丹波哲郎が語る「死後の世界の実相」

〜第24回〜 丹波哲郎に聞く 1
《2002年8月掲載》



   今回は、インターネットやお便りで届いている、丹波哲郎への質問を幾つか
  取り上げて、直接解答をもらいました。


  ☆ ☆ 新刊『エンサイクロペディア大霊界』の出版について ☆ ☆

    
  ―― 先ず、エンサイクロペディアと言うのは辞典という意味があるようですが、
      霊界辞典と言う事なんでしょうか。  




丹波
 正にその通り。霊界に関する事だけです。


――これは、すなお集大成でもありますが、この時期(すなお発刊から16年)に出すと言う事は何か理由があっての事でしょうか。

丹波 動機は去年の日本アカデミーショーの受賞会場で、大映映画、つまり徳間書店の社長から霊界に関する本を、もう一冊書いてくれと言う申し出があり、それが動機と言えます。
 それで承知しましたと言う事で始まった訳ですが、1冊ではとても書ききれない。私の40年間の霊界研究を全部掲載するとなると、約7冊位はかかる…7というのはラッキーナンバーなんだよ、でもそれに引っかけた7ではなく、私の感と言うか閃きと言うか、私が研究した事と言うよりも、世界中で研究された総合です。
 取り上げた研究内容では、日本でも宗教家は意外と少ないんです。学者ではなんと言っても帝大(帝国大学・東大の前身)出身で、海軍経理学校で英語の教官をしていた浅野和三郎をはじめ、各分野における学者に限らず様々な方の研究を網羅しました。しかし、外国における研究の方が圧倒的に多いので、原文を読んで掲載する事は時間的に不可能なので、翻訳された物を活用しました。
 つまり、霊界に関する共通点を私が勝手にピックアップ(拾い上げ)致します。
 研究対象の中で、霊界通信と言っても様々な物がありますが、その中でも共通点を列挙すると、たちまちに一冊分になってしまう。
 あの世の研究では、視てきました、聞いて来ましたと言う事や、生まれつき感覚の鋭い人、霊界と波長の合う人が経験した情報を、抜き取ると言う方法があります。それでも膨大な量になり実は7冊で終わらないかも知れないと言うのが、現在の感想です。


 ――では「月の巻」となっていますが、月に意味はあるのでしょうか。

丹波 何にも有りません。あの世と云うのは一万年も一日。とにかく日が変わらないと考えられてきました。処が時間が経っていると言う事が判ってきた様です。百年位の研究の中ではよく分からなかったのですが、先ず、空の色が変わっていくと言う事で、日にちが経っているんだなと言うことが判る様です。だいたい夜が来ないから永遠に一日と言う事も出来る訳です。
 空が紫色、それを月曜日と考えるなら次は火曜日、紫の一面の空に赤い線が一線スーと入って来る。その赤い線が線では無く拡がって来る。線ではなく扉が拡がって行く様に紫がどんどん赤に変化して行く。そういうわけで、七色の空が荘厳に拡がって行くと言う事が、判りだしてきたのです。

- 表示データ:
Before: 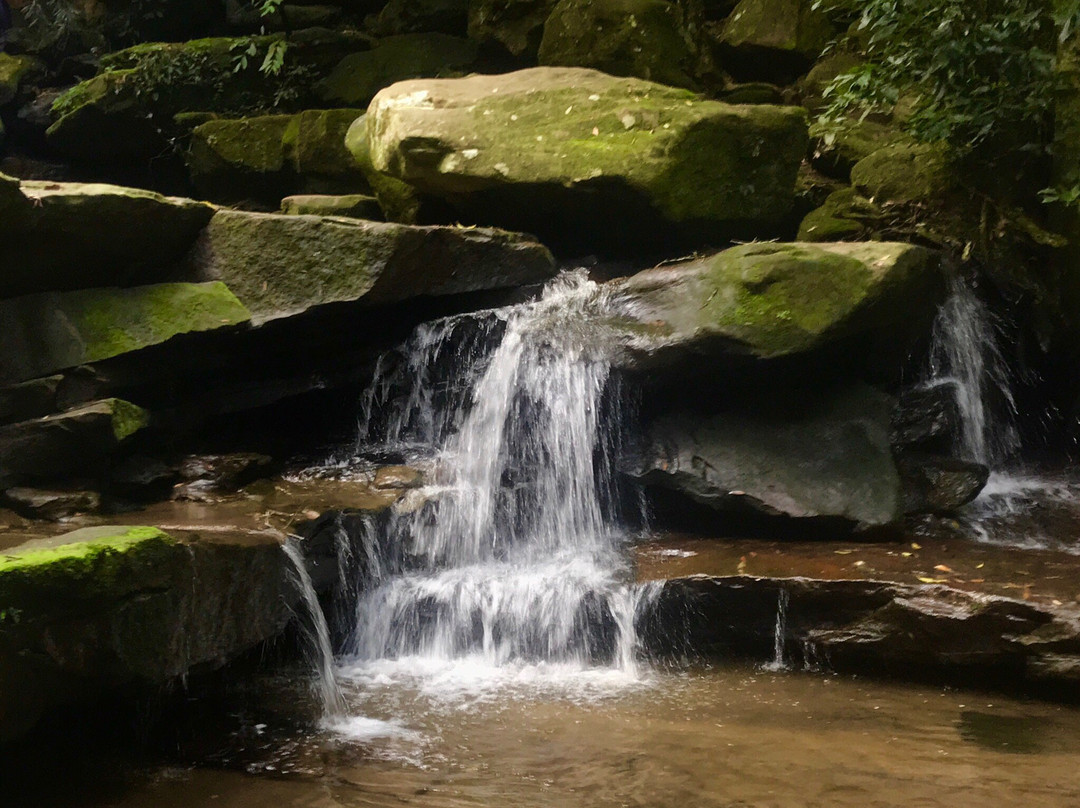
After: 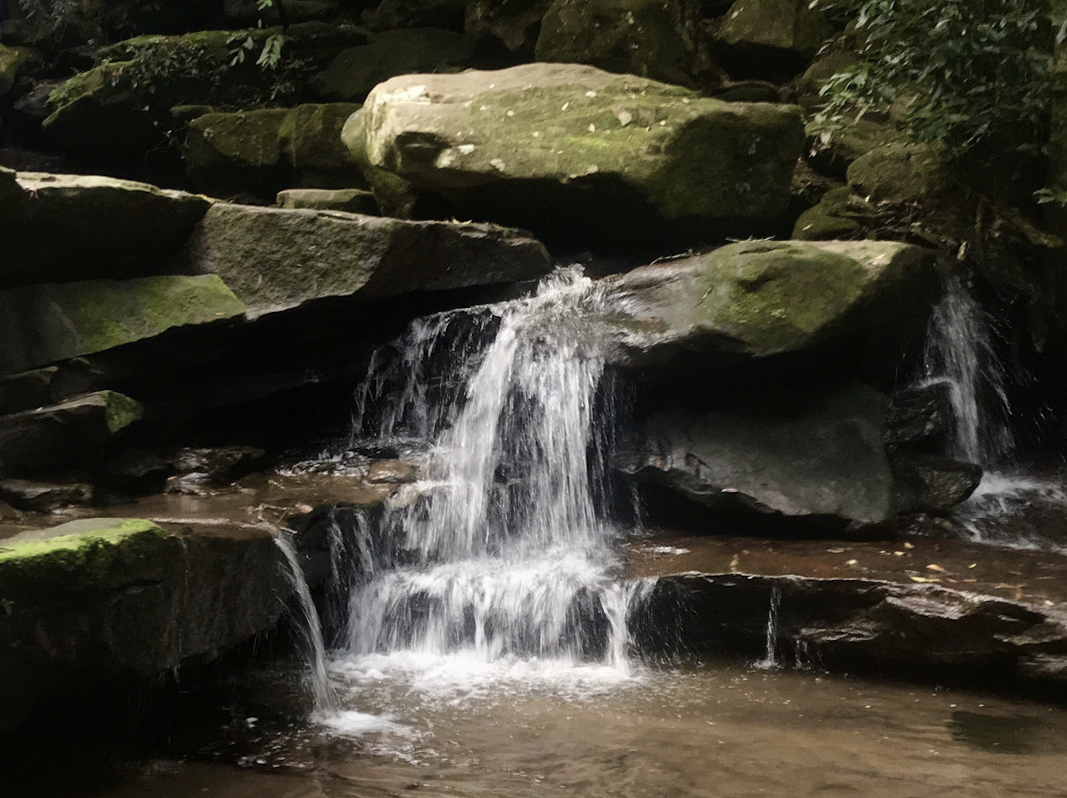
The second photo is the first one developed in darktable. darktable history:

...

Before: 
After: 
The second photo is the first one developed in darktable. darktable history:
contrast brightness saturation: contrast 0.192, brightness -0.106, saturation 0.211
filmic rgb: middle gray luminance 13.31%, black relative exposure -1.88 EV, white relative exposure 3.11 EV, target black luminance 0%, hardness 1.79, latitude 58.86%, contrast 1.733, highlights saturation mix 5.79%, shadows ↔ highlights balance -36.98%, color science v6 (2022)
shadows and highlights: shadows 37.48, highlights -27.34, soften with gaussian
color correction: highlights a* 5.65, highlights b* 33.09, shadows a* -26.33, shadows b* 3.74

- 取り組む課題:
• A. 丹波哲郎のインタビュー記事によると、霊界に関する本をもう一冊書いてほしいと申し出たのは誰か。
• B. 次の(i)〜(iii)が丹波哲郎のインタビュー記事の内容と合うかどうか、それぞれ「はい」か「いいえ」で答え、判断の決め手となる記事中の語句を引用してください。
(i) 浅野和三郎は海軍経理学校で英語を教えていた。
(ii) 外国の研究は原文を読んで掲載した。
(iii) 「月の巻」の「月」には特別な意味がある。
• C. 丹波哲郎のインタビュー記事の最後の文の後から、その続きを書き継ぐ。

- 課題の解答:
• A. 大映映画、つまり徳間書店の社長です。

• B.
(i) はい。「海軍経理学校で英語の教官をしていた浅野和三郎」
(ii) いいえ。「翻訳された物を活用しました」
(iii) いいえ。「何にも有りません」

• C.
 それでこちらが勝手にそれを月の巻、火の巻、水の巻と言う様に現したわけで、霊界がその様に変わっていくと言う事はこれも事実の様です。それを本に転用したと言う事です。


  ☆ ☆ 霊界研究と映画について ☆ ☆

  ―― 丹波先生は「霊界研究は他の科学研究と違って、研究当事者が亡くなると
     足踏みしてしまうことがある」と仰っていますが、霊界研究という点では現在、
     丹波先生は満足されていますか。  

丹波 確かに足踏みは有るでしょう。しかし、それ以上の日進月歩と言える位に大変な進歩があります。霊界に対する興味を持っている者の数は怒濤の如く増えている。私は映画人だから映画と言う事で例を取れば、昔はお化けもの、怪談じみたもの、代表では四谷怪談とかだが、そう言う様なものが霊の世界、あの世だとされてきた。
 しかし霊の世界はそうではないんです。怪談映画ではなく、アメリカ映画「奇蹟の輝き」等の様に大変な予算をかけた霊界映画が出来たと言うのは、必ずみんな見てくれると確信しているから。霊界の実情、荘厳さ、輝き、そして自殺者の凄惨な状況を実に良く表現している。つまりあの映画は教訓的にもなっている。 霊界ものに、そこまで投資する決意をさせる土台と言うのは、大勢の人が見てくれて、それだけ真剣に興味を持って、霊界事情を知ろうとする熱意が有ると感じているからでしょう。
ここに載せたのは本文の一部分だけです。